What needs to be done
Could you copy every line of the data that contains the word "down"?

Supplied material
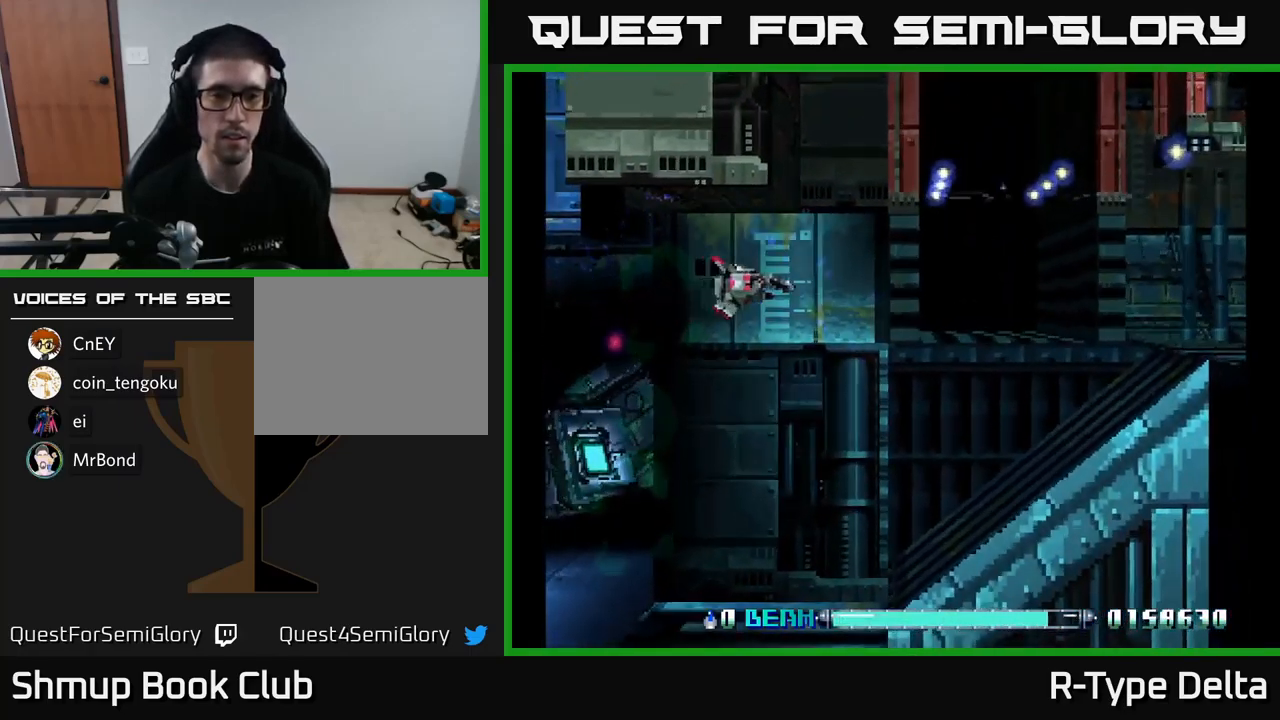
{"buttons": ["X"], "right_stick": "center", "events": [[333, "DPAD_RIGHT", "up"]]}
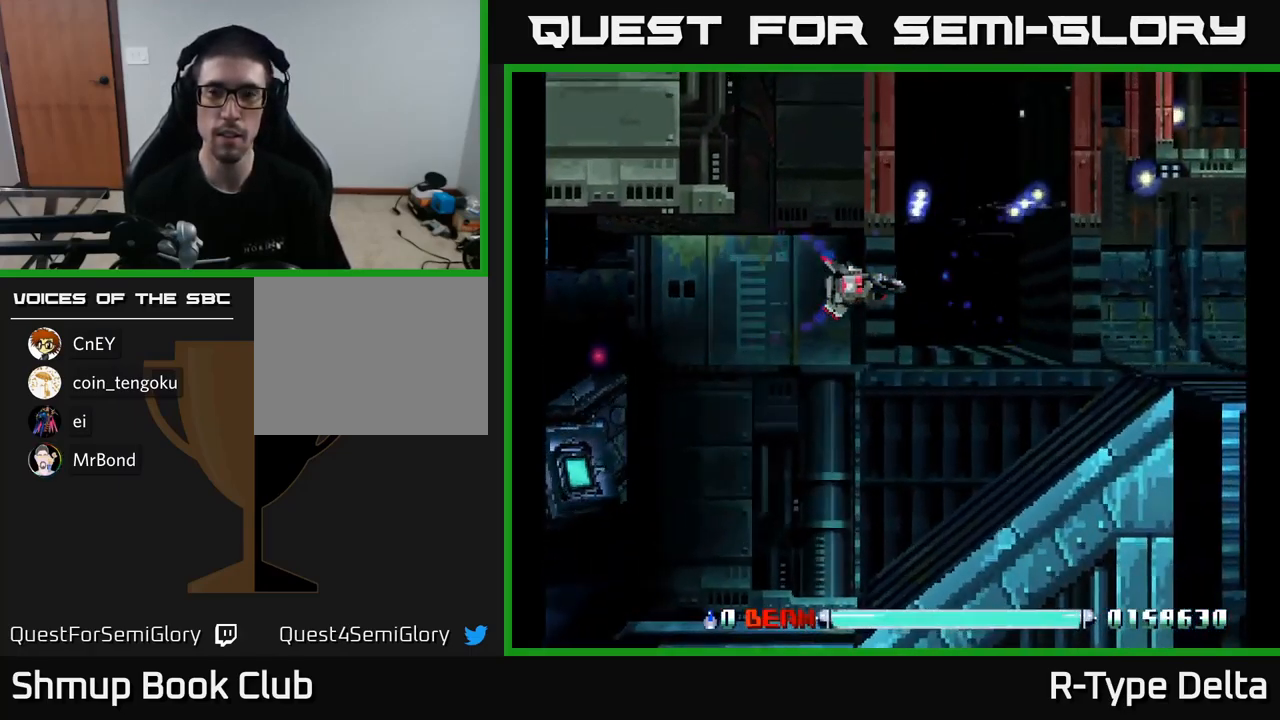
{"buttons": ["X"], "right_stick": "center", "events": []}
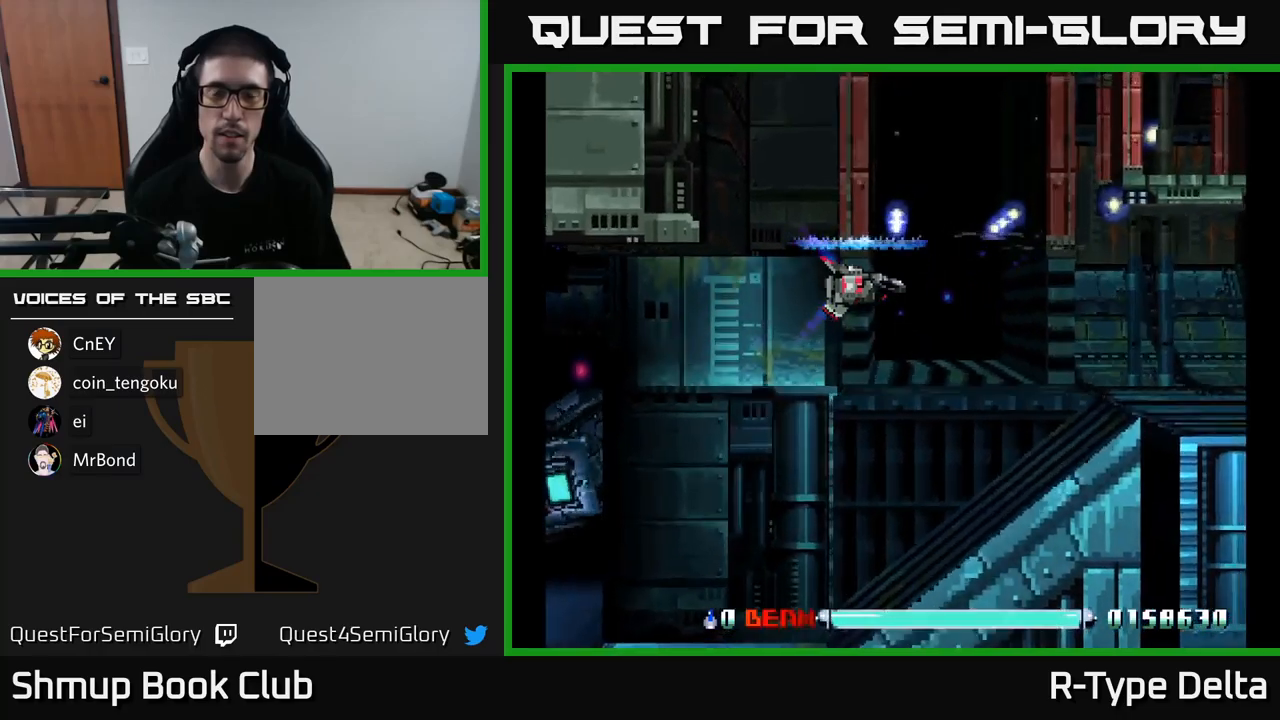
{"buttons": ["X"], "right_stick": "center", "events": []}
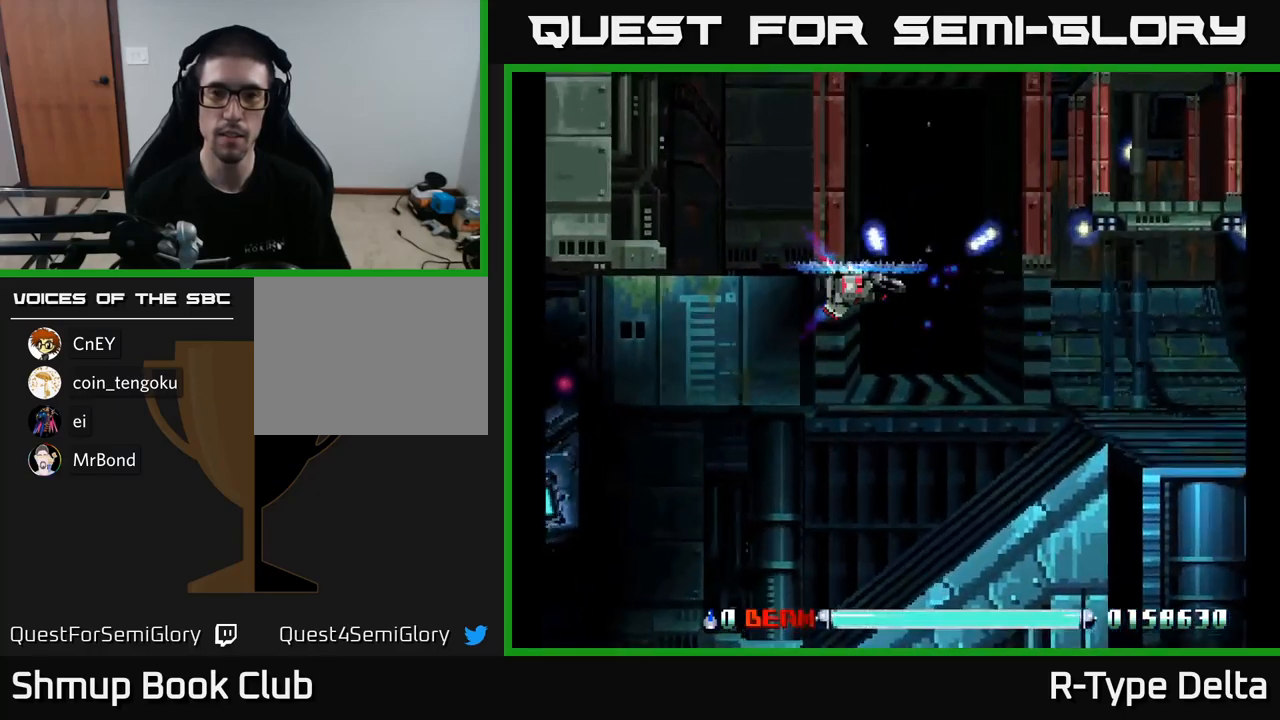
{"buttons": ["X", "DPAD_LEFT"], "right_stick": "center", "events": [[317, "DPAD_DOWN", "down"], [500, "DPAD_DOWN", "up"], [500, "DPAD_LEFT", "down"]]}
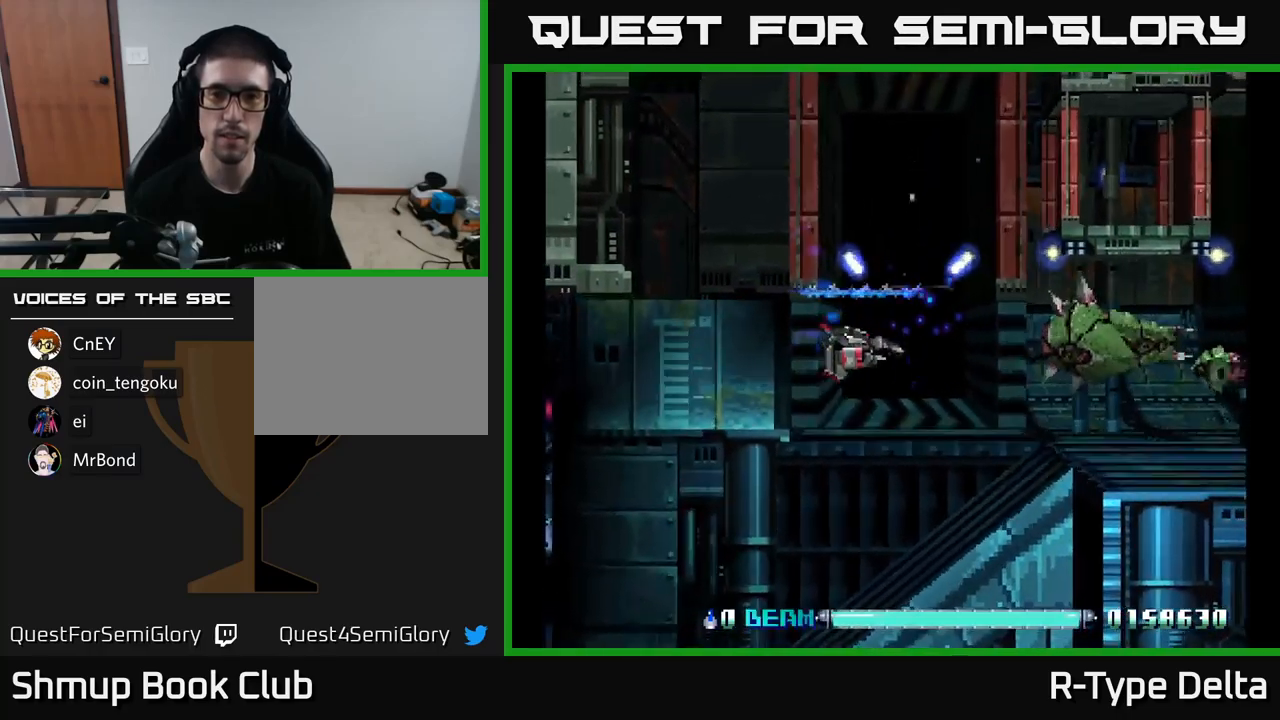
{"buttons": ["X"], "right_stick": "center", "events": [[17, "X", "up"], [83, "X", "down"], [233, "DPAD_LEFT", "up"]]}
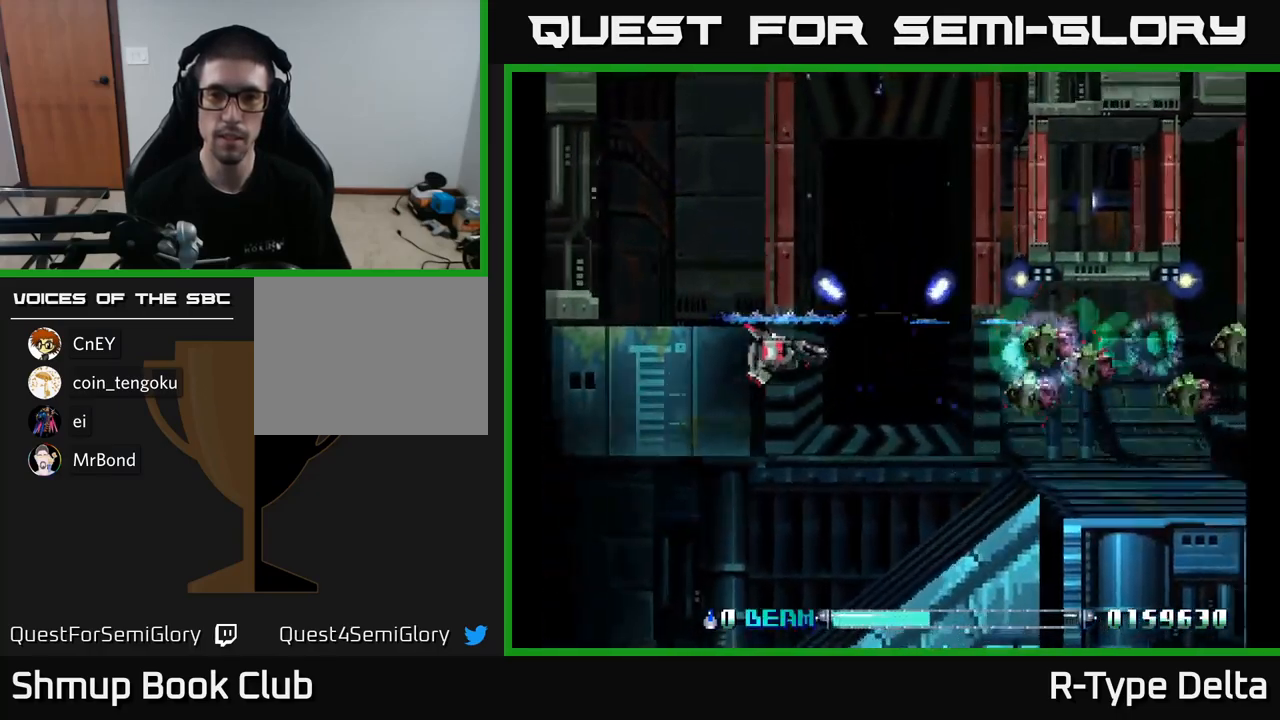
{"buttons": ["X"], "right_stick": "center", "events": [[150, "X", "up"], [233, "DPAD_LEFT", "down"], [233, "X", "down"], [367, "DPAD_DOWN", "down"], [367, "DPAD_LEFT", "up"], [433, "DPAD_DOWN", "up"]]}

Result for this task
{"buttons": ["X", "DPAD_LEFT"], "right_stick": "center", "events": [[317, "DPAD_DOWN", "down"], [500, "DPAD_DOWN", "up"], [500, "DPAD_LEFT", "down"]]}
{"buttons": ["X"], "right_stick": "center", "events": [[17, "X", "up"], [83, "X", "down"], [233, "DPAD_LEFT", "up"]]}
{"buttons": ["X"], "right_stick": "center", "events": [[150, "X", "up"], [233, "DPAD_LEFT", "down"], [233, "X", "down"], [367, "DPAD_DOWN", "down"], [367, "DPAD_LEFT", "up"], [433, "DPAD_DOWN", "up"]]}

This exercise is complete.